Sri Lanka has announced that a payment of approximately $625,000 (around 199.7 million Sri Lankan rupees) intended for the U.S. Postal Service has been unaccounted for over the past few weeks. This revelation follows reports from U.S. officials indicating that the payment did not reach its destination.
The issue came to light when authorities noticed hackers attempting to reroute another payment meant for India. This incident has raised alarms about the potential scale of financial irregularities affecting Sri Lanka.

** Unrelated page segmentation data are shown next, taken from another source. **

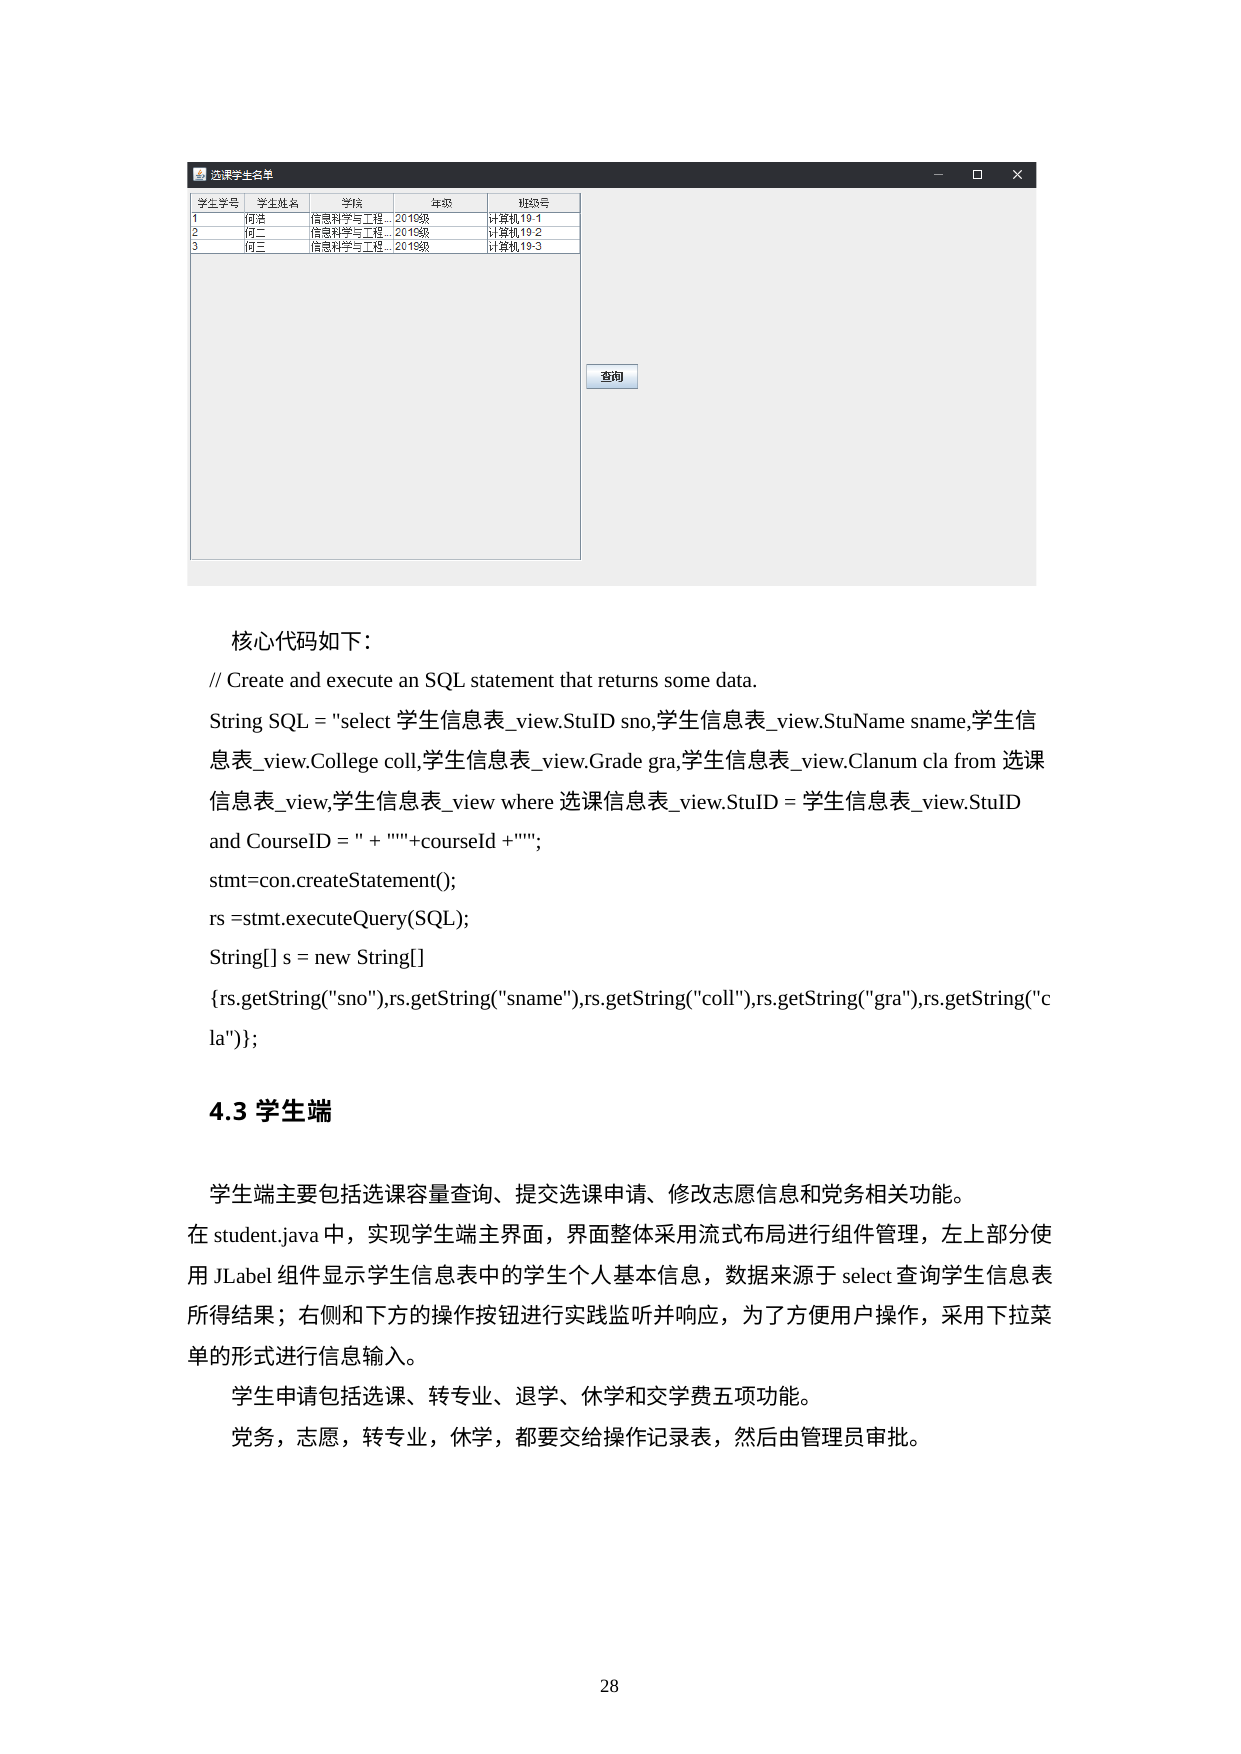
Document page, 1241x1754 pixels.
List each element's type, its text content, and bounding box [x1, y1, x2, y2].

picture [187, 162, 1037, 586]
text 学生申请包括选课、转专业、退学、休学和交学费五项功能。 [187, 1379, 1053, 1411]
text String[] s = new String[]{rs.getString("sno"),rs.getString("sname"),rs.getString("coll"),rs.getString("gra"),rs.getString("cla")}; [209, 941, 1053, 1054]
text String SQL = "select 学生信息表_view.StuID sno,学生信息表_view.StuName sname,学生信息表_view.College coll,学生信息表_view.Grade gra,学生信息表_view.Clanum cla from 选课信息表_view,学生信息表_view where 选课信息表_view.StuID = 学生信息表_view.StuID and CourseID = " + "'"+courseId +"'"; [209, 702, 1053, 857]
text rs =stmt.executeQuery(SQL); [209, 902, 1053, 934]
text // Create and execute an SQL statement that returns some data. [209, 664, 1053, 696]
text 核心代码如下： [187, 623, 1053, 656]
text 党务，志愿，转专业，休学，都要交给操作记录表，然后由管理员审批。 [187, 1419, 1053, 1452]
text 学生端主要包括选课容量查询、提交选课申请、修改志愿信息和党务相关功能。 [187, 1176, 1053, 1209]
subtitle 4.3 学生端 [209, 1077, 1053, 1142]
text stmt=con.createStatement(); [209, 863, 1053, 896]
text 在student.java中，实现学生端主界面，界面整体采用流式布局进行组件管理，左上部分使用JLabel组件显示学生信息表中的学生个人基本信息，数据来源于select查询学生信息表所得结果；右侧和下方的操作按钮进行实践监听并响应，为了方便用户操作，采用下拉菜单的形式进行信息输入。 [187, 1217, 1053, 1371]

Officials from Australia have also expressed awareness of discrepancies in payments owed to their country, hinting that the situation may be more extensive than initially believed. This disclosure follows the Sri Lankan government's ongoing investigation into a recent cyber theft of $2.5 million from its finance ministry.
Treasury Secretary Harshana Suriyapperuma stated in a press conference that hackers redirected funds from the postal authority to various bank accounts, rather than the intended recipient. These incidents appear to be part of a broader trend known as business email compromise, where cybercriminals infiltrate email systems or accounting platforms to manipulate bank transactions.

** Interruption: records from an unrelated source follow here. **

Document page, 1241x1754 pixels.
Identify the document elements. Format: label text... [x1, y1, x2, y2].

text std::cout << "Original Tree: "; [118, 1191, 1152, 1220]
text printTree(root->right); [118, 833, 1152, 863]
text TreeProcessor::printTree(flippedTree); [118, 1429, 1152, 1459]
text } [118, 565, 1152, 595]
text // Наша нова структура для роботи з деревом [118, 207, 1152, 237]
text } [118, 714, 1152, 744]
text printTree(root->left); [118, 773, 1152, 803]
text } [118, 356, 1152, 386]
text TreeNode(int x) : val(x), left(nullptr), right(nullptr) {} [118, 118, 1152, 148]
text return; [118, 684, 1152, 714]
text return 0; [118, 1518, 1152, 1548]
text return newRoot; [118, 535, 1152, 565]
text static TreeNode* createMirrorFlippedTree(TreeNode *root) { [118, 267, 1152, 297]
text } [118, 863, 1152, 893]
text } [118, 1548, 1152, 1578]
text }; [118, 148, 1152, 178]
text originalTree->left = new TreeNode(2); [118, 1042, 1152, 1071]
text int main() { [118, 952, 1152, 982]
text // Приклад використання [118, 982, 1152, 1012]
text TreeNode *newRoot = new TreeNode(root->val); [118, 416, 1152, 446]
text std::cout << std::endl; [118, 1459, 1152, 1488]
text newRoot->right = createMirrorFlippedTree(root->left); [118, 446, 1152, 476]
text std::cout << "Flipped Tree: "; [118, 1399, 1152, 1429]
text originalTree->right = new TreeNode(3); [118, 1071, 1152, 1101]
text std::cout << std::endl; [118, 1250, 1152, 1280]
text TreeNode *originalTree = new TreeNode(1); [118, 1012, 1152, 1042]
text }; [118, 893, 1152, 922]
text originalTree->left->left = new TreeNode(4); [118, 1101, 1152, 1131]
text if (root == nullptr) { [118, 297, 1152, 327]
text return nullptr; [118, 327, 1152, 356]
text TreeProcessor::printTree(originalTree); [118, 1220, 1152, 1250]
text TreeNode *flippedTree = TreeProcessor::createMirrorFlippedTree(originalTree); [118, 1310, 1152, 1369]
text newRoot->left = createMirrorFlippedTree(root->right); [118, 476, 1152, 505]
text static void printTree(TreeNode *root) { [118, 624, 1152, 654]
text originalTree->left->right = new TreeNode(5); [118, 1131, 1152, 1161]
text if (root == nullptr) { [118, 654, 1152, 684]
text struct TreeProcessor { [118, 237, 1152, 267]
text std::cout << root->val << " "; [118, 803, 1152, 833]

Business email compromise schemes have become increasingly common, with the FBI reporting that such attacks are a significant source of profit for cybercriminals. In fact, these breaches resulted in billions of dollars in losses last year, underscoring the severity of the threat.
The recent security breaches have intensified scrutiny on the Sri Lankan government, which is still grappling with the aftermath of an economic crisis that led to a debt default in 2022 and widespread protests. The political landscape shifted dramatically during this period, culminating in the resignation of then-President Gotabaya Rajapaksa.

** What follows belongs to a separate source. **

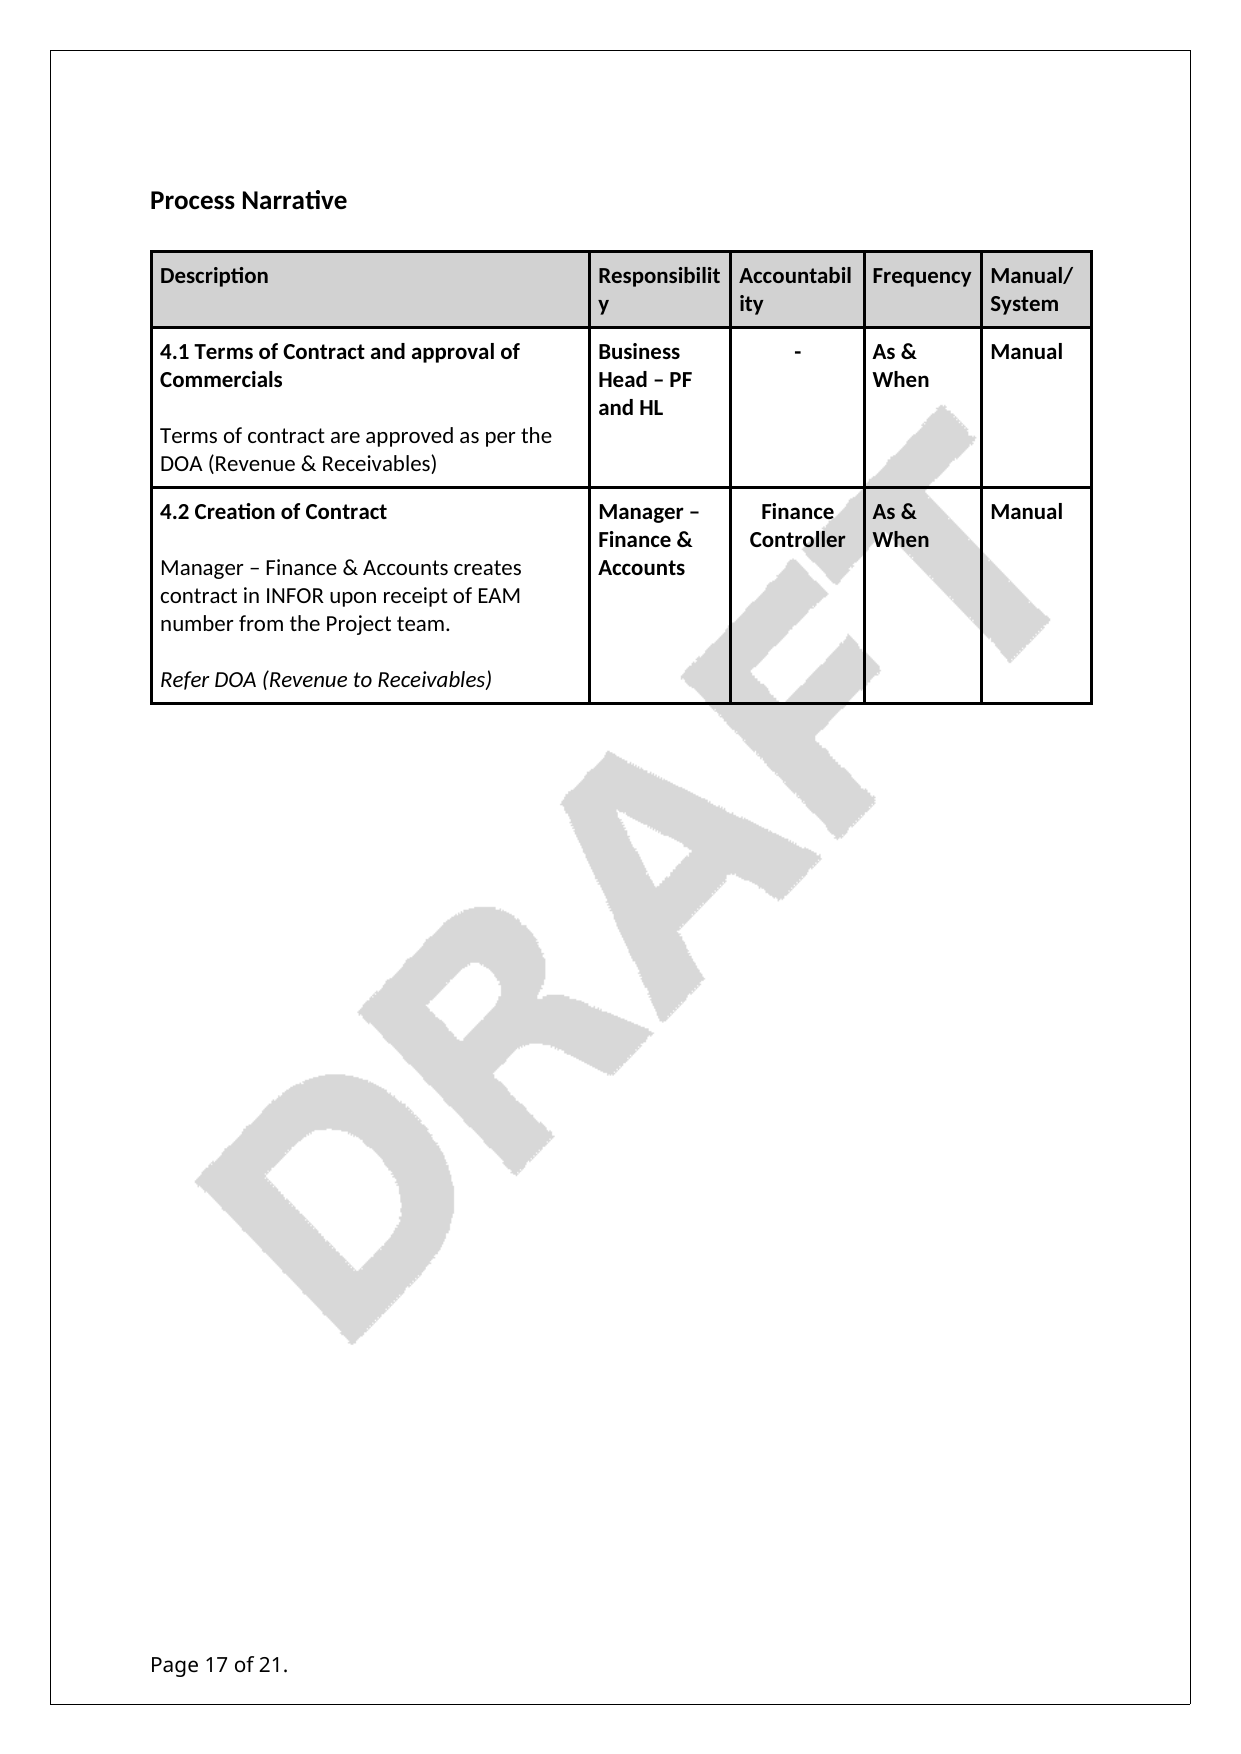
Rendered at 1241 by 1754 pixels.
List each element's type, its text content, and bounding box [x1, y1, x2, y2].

Currently, it remains uncertain whether the two thefts are interconnected. Member of Parliament Nalinda Jayatissa has indicated that the government is exploring possible links between the incidents.
As Sri Lanka navigates these challenges, the emphasis on strengthening cybersecurity measures is becoming increasingly critical. The outcomes of these investigations could pave the way for enhanced security protocols, ultimately fostering a more resilient financial ecosystem in the future.